Top of RECORDED DATA
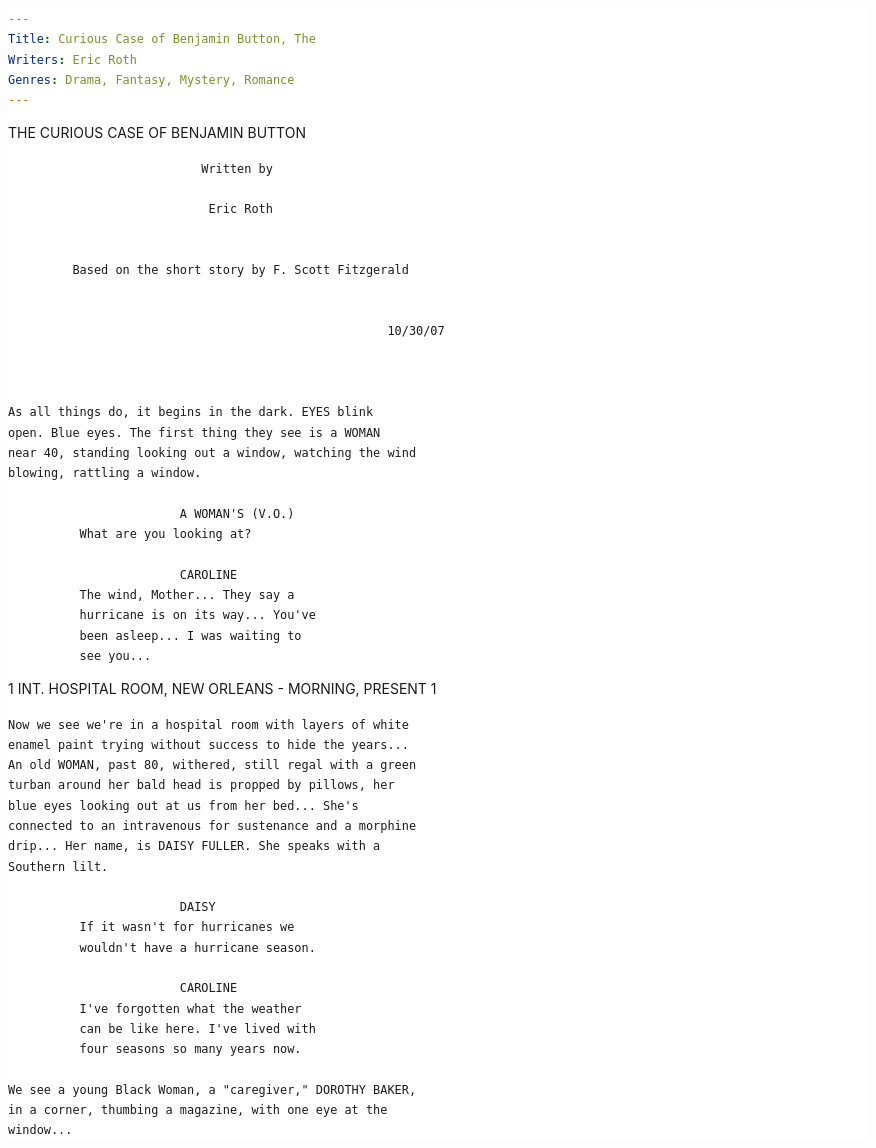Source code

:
 ```yaml
---
Title: Curious Case of Benjamin Button, The
Writers: Eric Roth
Genres: Drama, Fantasy, Mystery, Romance
---
```


THE CURIOUS CASE OF BENJAMIN BUTTON



                               Written by

                                Eric Roth


             Based on the short story by F. Scott Fitzgerald


                                                         10/30/07

                            

    As all things do, it begins in the dark. EYES blink
    open. Blue eyes. The first thing they see is a WOMAN
    near 40, standing looking out a window, watching the wind
    blowing, rattling a window.

                            A WOMAN'S (V.O.)
              What are you looking at?

                            CAROLINE
              The wind, Mother... They say a
              hurricane is on its way... You've
              been asleep... I was waiting to
              see you...

1   INT. HOSPITAL ROOM, NEW ORLEANS - MORNING, PRESENT          1

    Now we see we're in a hospital room with layers of white
    enamel paint trying without success to hide the years...
    An old WOMAN, past 80, withered, still regal with a green
    turban around her bald head is propped by pillows, her
    blue eyes looking out at us from her bed... She's
    connected to an intravenous for sustenance and a morphine
    drip... Her name, is DAISY FULLER. She speaks with a
    Southern lilt.

                            DAISY
              If it wasn't for hurricanes we
              wouldn't have a hurricane season.

                            CAROLINE
              I've forgotten what the weather
              can be like here. I've lived with
              four seasons so many years now.

    We see a young Black Woman, a "caregiver," DOROTHY BAKER,
    in a corner, thumbing a magazine, with one eye at the
    window...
Bottom of RECORDED DATA
#### EXERCISE REQUIREMENTS
The response consists of the lines above that contain "DAISY".

#### RESULT
    drip... Her name, is DAISY FULLER. She speaks with a
                            DAISY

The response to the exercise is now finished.